Fabians Mama erkrankte mit 15 Jahren an Schizophrenie, wurde entmündigt, suchte sich einen alkoholkranken Partner und verlor ihren Sohn Fabian kurz nach der Geburt. Der Leser bekommt einen Einblick ins Familienleben bis zu Fabians zweiten Geburtstag. Am Schluss gibt es noch einen Epilog. Fabian ist jetzt dreizehn Jahre alt. Oma Lilo darf ihren Enkel achtmal jährlich besuchen und in den Ferien kurz zu sich nach Hause holen. Wenn er beginnt, Fragen über seine Eltern zu stellen, wird sie ihm das Buch schenken.

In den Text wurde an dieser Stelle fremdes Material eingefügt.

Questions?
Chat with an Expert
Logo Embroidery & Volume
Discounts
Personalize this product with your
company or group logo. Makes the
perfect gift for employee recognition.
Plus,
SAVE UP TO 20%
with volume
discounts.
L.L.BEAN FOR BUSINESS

Frau Rombach erzählt die Familiengeschichte in Form von Briefen an Fabian und in tagebuchähnlichen Eintragungen, dazwischen zitiert sie Auszüge aus den Fachbüchern "Schizophrenie – Ursachen, Verlauf, Therapie, Hilfen für Betroffene" von Silvano Arieti und "Schizophrenie. Die Krankheit verstehen" von Asmus Finzen.
Sie beschreibt viele seelische Verletzungen und die daraus folgenden Konfliktsituationen, wie sie durch die Liebe zu ihrer Tochter alle Schmerzen ertragen kann und den Kampf gegen Menschen und Institutionen (Behörden, Ärzte, Therapeuten), die nicht erkennen können, welche Maßnahmen für ihre Tochter notwendig wären. Ihr Einsatz ist außergewöhnlich hoch. Es ist ein sehr spannendes Buch, das viele Emotionen in mir hochkommen ließ und viele Aha-Erlebnisse ermöglichte. Viele beschriebene Situationen aus dem Buch kenne ich auch aus meinem Bekanntenkreis. Ganz besonders schlimm für mich ist die Lage meiner jüngeren Schwester, die an einer bipolaren Störung oder Borderline-Syndrom erkrankt ist.

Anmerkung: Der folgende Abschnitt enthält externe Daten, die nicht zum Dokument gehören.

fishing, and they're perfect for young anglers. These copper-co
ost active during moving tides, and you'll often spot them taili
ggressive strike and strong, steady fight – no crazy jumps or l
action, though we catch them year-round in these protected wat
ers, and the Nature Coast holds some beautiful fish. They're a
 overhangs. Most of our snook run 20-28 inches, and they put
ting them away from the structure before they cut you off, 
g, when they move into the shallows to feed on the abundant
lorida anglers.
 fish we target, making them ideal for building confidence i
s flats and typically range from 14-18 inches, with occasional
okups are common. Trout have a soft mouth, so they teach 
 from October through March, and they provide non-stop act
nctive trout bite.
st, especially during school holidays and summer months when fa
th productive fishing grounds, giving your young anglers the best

Einige Geschichten und Symptome meiner Schwester erlebe ich ähnlich wie Lilo Rombach mit ihrer Tochter. Es ist für mich als Schwester schwierig, damit umzugehen, weil es nur wenig professionelle Hilfe gibt und weil ich als große Schwester oft auf sie aufpassen musste.
Ich bin Lilo Rombach sehr dankbar, dass sie so offen über ihre Erfahrungen und Gefühle berichtet. Psychische Erkrankungen sind nach wie vor ein großes Tabuthema und werden oft für Spinnereien und Verantwortungslosigkeit gehalten. Es ist so schwer zu begreifen, dass es sich um eine Krankheit handelt und dass es nicht nur Launen sind. Mein Kopf weiß viele gescheite Dinge im Umgang mit psychisch kranken Menschen. Nachdem ich dieses Buch gelesen habe, weiß es auch mein Herz.